■ **Extracted entries**

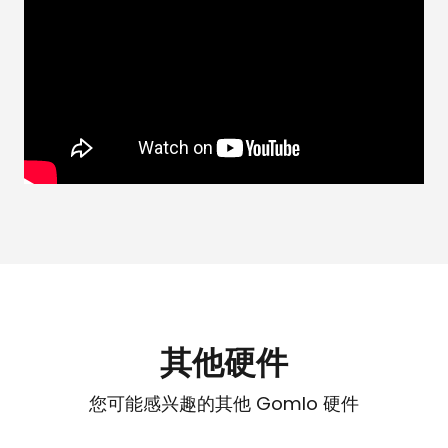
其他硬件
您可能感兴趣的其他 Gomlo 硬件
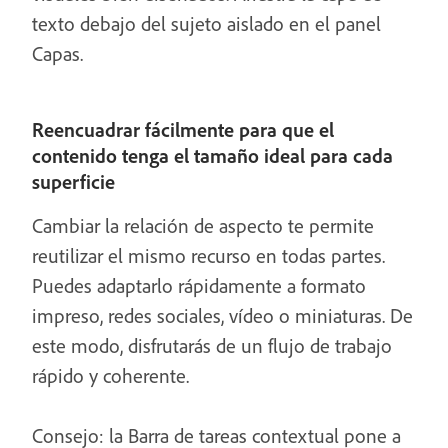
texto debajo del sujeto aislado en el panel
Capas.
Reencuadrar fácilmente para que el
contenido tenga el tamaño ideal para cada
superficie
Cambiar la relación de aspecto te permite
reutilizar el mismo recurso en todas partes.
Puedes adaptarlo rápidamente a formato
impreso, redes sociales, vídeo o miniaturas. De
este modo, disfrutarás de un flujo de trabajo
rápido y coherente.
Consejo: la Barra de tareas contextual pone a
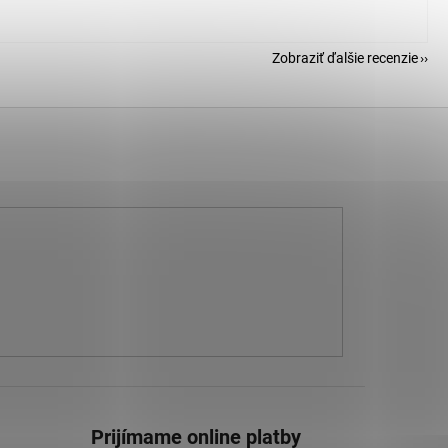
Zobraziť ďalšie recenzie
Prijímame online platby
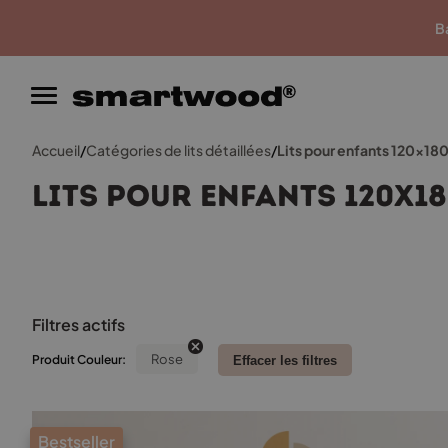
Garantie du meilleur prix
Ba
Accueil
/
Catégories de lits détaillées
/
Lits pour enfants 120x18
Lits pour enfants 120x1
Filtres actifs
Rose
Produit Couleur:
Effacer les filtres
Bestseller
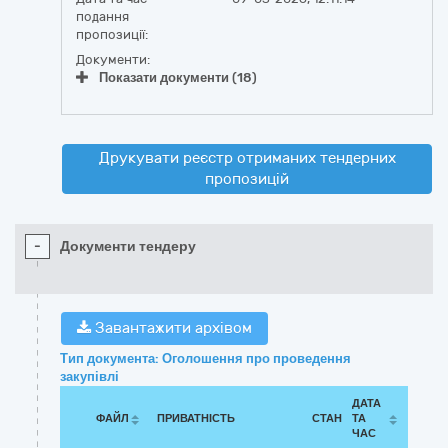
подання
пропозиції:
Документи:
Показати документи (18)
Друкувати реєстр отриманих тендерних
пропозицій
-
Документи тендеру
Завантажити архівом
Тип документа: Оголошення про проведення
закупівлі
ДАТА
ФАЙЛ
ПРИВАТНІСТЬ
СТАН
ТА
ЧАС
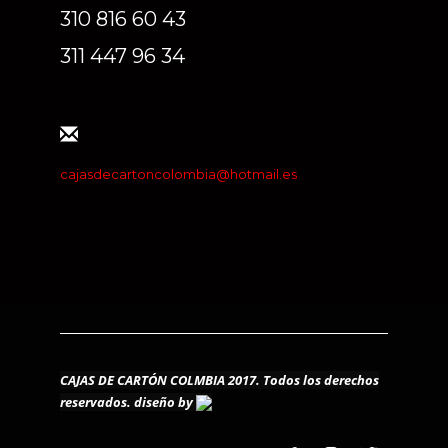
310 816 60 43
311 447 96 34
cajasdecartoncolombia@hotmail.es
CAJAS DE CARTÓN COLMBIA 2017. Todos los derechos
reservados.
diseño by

--

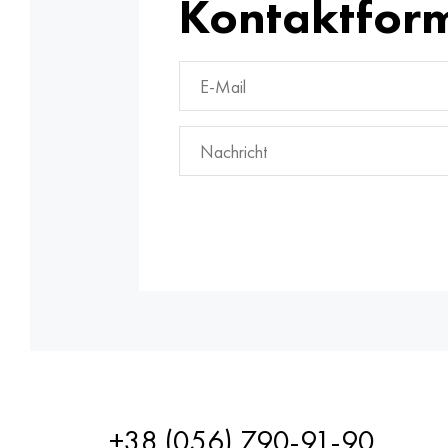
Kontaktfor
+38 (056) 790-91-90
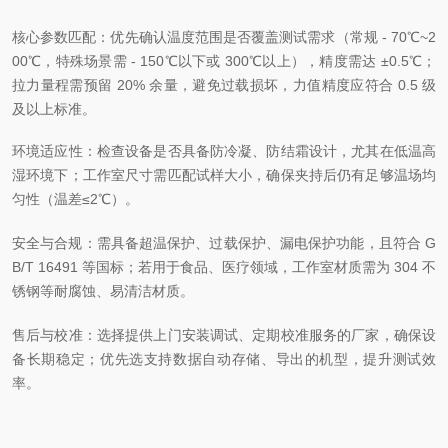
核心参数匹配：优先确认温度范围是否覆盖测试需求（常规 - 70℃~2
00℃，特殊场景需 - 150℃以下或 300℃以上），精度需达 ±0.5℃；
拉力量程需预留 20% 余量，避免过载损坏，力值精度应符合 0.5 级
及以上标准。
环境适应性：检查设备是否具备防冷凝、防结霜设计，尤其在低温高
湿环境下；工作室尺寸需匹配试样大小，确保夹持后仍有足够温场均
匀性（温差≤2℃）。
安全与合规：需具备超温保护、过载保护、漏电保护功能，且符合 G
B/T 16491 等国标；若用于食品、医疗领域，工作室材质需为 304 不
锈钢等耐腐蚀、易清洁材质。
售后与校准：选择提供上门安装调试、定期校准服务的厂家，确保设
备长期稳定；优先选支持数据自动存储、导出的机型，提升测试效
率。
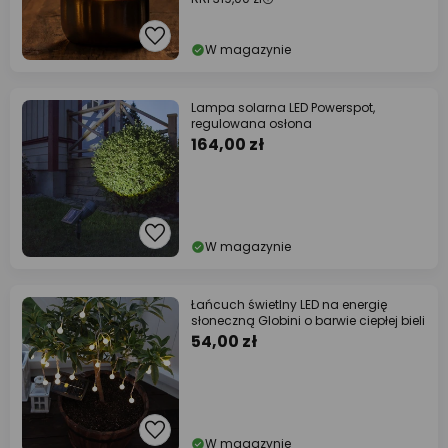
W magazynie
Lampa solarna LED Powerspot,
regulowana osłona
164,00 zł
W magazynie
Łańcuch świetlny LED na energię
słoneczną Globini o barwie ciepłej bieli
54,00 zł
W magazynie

...

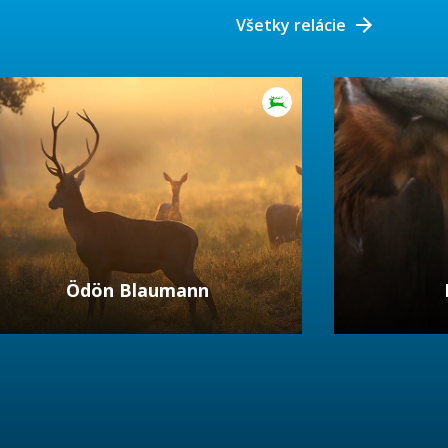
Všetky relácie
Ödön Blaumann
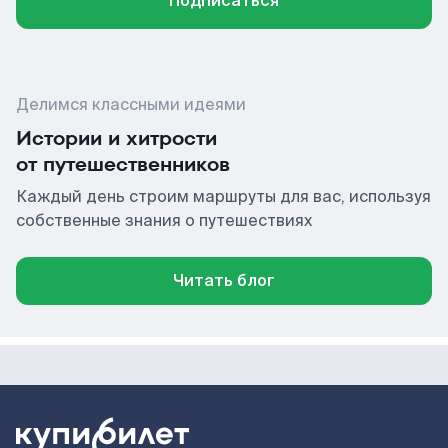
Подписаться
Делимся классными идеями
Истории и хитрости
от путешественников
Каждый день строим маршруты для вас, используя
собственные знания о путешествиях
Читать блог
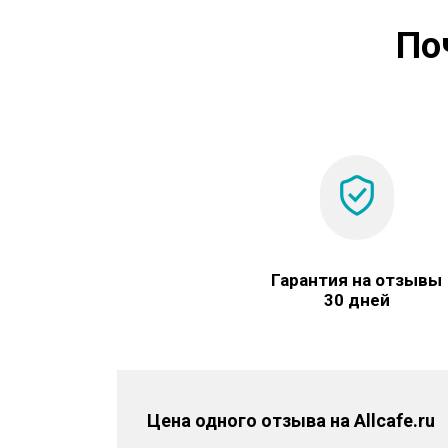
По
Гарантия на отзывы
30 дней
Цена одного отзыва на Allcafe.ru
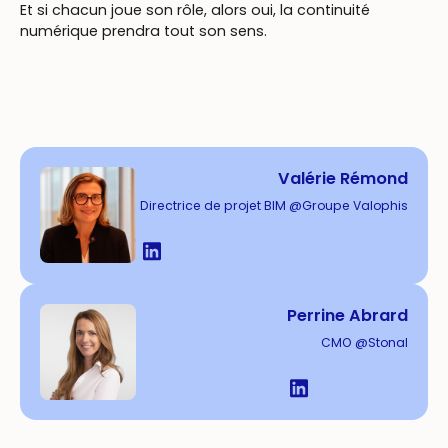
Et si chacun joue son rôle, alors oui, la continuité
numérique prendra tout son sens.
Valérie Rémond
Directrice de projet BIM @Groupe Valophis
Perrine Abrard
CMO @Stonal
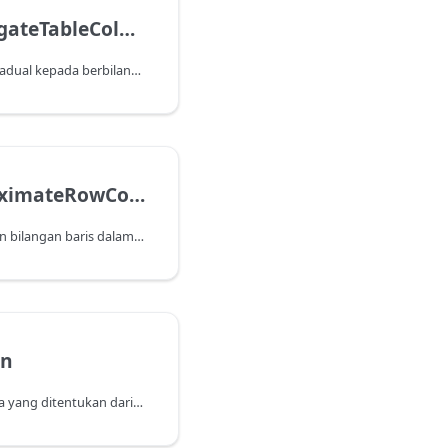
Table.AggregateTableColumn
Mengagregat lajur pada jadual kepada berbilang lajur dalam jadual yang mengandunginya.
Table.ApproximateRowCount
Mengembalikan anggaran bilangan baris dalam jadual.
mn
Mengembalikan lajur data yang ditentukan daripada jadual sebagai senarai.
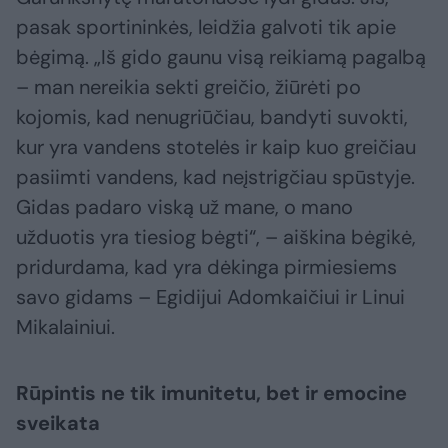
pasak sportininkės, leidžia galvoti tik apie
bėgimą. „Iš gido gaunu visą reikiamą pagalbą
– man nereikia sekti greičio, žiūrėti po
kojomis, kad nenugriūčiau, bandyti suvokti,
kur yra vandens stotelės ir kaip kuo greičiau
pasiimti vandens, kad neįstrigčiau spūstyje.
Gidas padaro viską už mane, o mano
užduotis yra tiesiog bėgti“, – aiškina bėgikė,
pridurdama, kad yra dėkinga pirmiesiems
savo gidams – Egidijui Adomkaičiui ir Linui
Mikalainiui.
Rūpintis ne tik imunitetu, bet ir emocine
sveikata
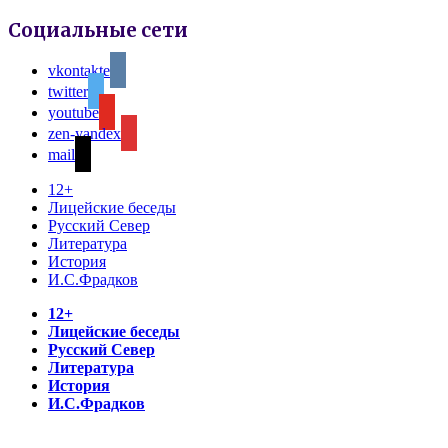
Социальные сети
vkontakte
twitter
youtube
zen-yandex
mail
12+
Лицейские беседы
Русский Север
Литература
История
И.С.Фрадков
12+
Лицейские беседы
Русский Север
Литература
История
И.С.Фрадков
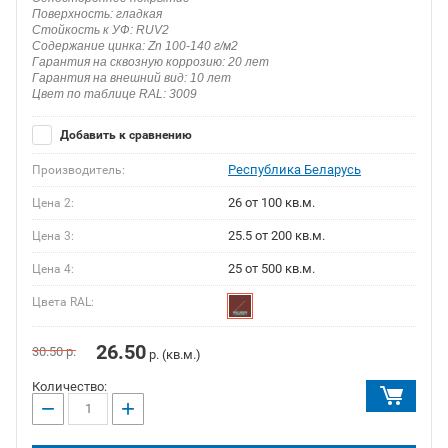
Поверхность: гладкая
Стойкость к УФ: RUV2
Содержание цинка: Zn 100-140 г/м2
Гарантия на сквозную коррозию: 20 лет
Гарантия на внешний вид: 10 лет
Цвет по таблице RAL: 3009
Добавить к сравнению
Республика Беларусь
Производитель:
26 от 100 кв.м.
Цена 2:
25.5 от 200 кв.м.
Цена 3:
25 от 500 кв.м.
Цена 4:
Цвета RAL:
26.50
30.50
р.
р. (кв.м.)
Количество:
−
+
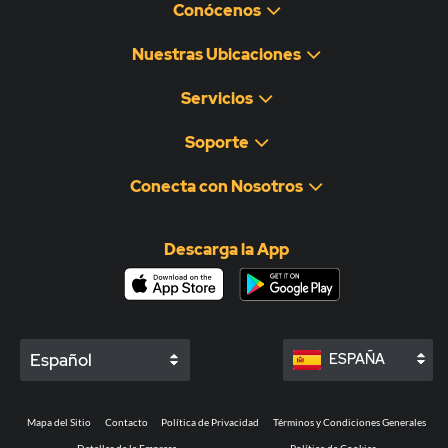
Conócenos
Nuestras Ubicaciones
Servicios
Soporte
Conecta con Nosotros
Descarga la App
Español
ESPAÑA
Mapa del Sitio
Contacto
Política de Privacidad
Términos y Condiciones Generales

■ **Prompt**
Find where the line with "26 от 100 кв.м." sits in the material above and where the line with "Términos y Condiciones Generales" sits. Set down exactly the lines from the first to the second, both included and nothing else, without pictures.

■ **Written response**
26 от 100 кв.м.
Цена 2:
25.5 от 200 кв.м.
Цена 3:
25 от 500 кв.м.
Цена 4:
Цвета RAL:
26.50
30.50
р.
р. (кв.м.)
Количество:
−
+
Conócenos
Nuestras Ubicaciones
Servicios
Soporte
Conecta con Nosotros
Descarga la App
Español
ESPAÑA
Mapa del Sitio
Contacto
Política de Privacidad
Términos y Condiciones Generales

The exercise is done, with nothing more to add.